Passage:
My worry here is that if whole university clusters were opened up, so even an inefficient O(n^3) problem ran in reasonable time, it sucks up an inordinately large amount of processing power, slowing down the entire organization, while the student running that problem has no idea that with some better written mathematicode they could solve the problem in O(n) time,
[...]
In summary: extra cycles are a currency that is far too often traded in for lazy programming instead of increased performance.
Worst case complexity (which is what "an O(n^3) problem" usually refers to) has little to do with how long programs take to run. What matters is average case complexity on representative distributions of problem instances.
Now, what about complexity? Well, a lazily implemented algorithm with average case complexity O(n) will beat a highly optimized algorithm with average case complexity O(n^3) easily when problems get larger. And you need to keep implementations of algorithms with better complexity simpler because the algorithms tend to be more complex. The irony is that a lot of software today is inefficient and bloated because the programmers spent a lot of time optimizing tiny little pieces and creating software that is so complex and difficult to maintain that they can't fix the big picture (Microsoft Office, KDE, Gnome, etc. come to mind).

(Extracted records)
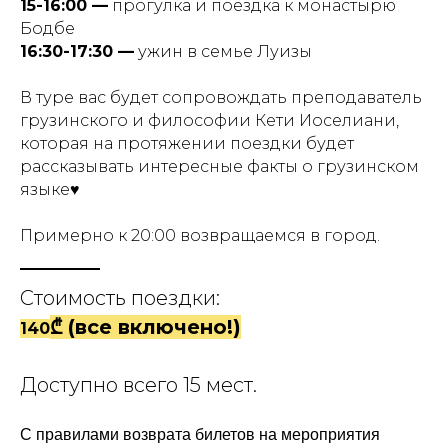
15-16:00 —
прогулка и поездка к монастырю
Бодбе
16:30-17:30 —
ужин в семье Луизы
В туре вас будет сопровождать преподаватель
грузинского и философии Кети Иоселиани,
которая на протяжении поездки будет
рассказывать интересные факты о грузинском
языке♥
Примерно к 20:00 возвращаемся в город.
Стоимость поездки:
₾ (все включено!)
140
Доступно всего 15 мест.
С правилами возврата билетов на мероприятия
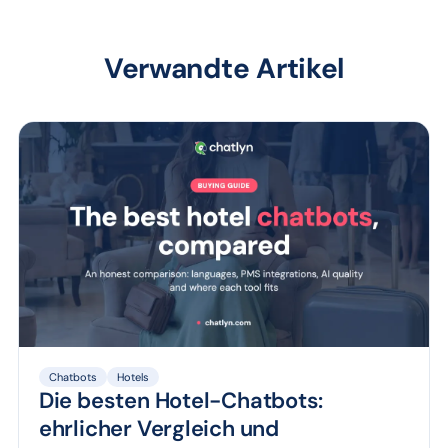
Verwandte Artikel
Chatbots
Hotels
Die besten Hotel-Chatbots:
ehrlicher Vergleich und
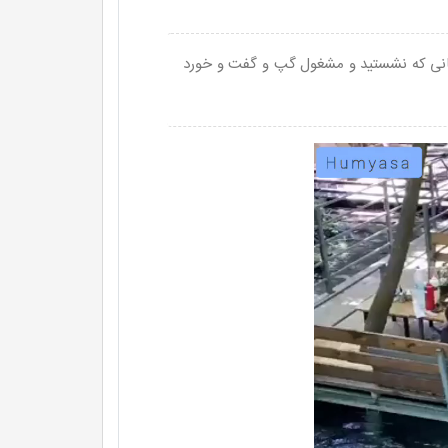
مکانی که نشستید و مشغول گپ و گفت و خورد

Tasks for this exercise:
a – Sum up the text on computing power and algorithm complexity in two sentences.
b – Go on with the text on computing power and algorithm complexity, starting after its last sentence.

Answers by task:
a – One concern is that opening whole university clusters lets inefficient O(n^3) code use up huge amounts of processing power, so extra cycles are too often traded for lazy programming instead of better performance. The text then argues that average case complexity on typical problems matters more than worst case, that a lazily written O(n) algorithm easily beats a highly optimized O(n^3) one as problems grow, and that much software is bloated because programmers over-optimized small pieces.

b –
Furthermore, for many problems, programmer time is much more valuable than computer time. Even if it takes 10 times as long to run or 10 times as many CPUs, an inefficient implementation is often preferable if it takes 1/2 as long to implement. And the simpler and lazier you keep the implementation, the less likely you are to introduce bugs. Students find that out when they miss the problem set deadline trying to hand-optimize and chase down bugs they introduced during optimization.
In short, your attitude is probably at the root of a lot of bugs in today's software. Programmers need to get lazier for software to improve, and, as a bonus, lazily written software will often run faster, too.
Some of the main strengths of Mathematica are its symbolic algebra and pattern matching capabilities. These unfortunately also work rather slow.
Here is where gridMathematica could come as a real boon. At least the kind of problems I have worked on (Feynman diagram calculations), and I suspect many others, are trivially parallelizable; what previously took days to complete might now be done in hours, depending on the number of machines at your disposal.
He claims to have invented a new kind of prose for the book, and one of the symptoms of this claim is that he constantly refers to the discoveries of his book or his book's discoveries.
My impression of the book: If he were better at collaborating he'd be much more productive. The same is no doubt true of Mathematica.
Maybe we should all write him an email: "Hey dude you're a genius!" Maybe then he'd open source Mathematica. He definitely want Mathematica to be the lingua france of math, but I don't think money is the reason.
I bragged about my Karma at a job interview but I didn't get the job.
So you think that people working in their spare time can create a decent Matlab clone. Do you even know what Matlab is, or what it is truly capable of?
There's a reason why Matlab costs a fortune. Can Octave simulate a complete end-to-end 802.11b system? Can it simulate an automotive drivetrain, or better yet make changes to a dSPACE ECU development module on the fly?
With OSS, you get whatever some group of hippies decided to put down on paper. With commercial software, you get quality engineering software.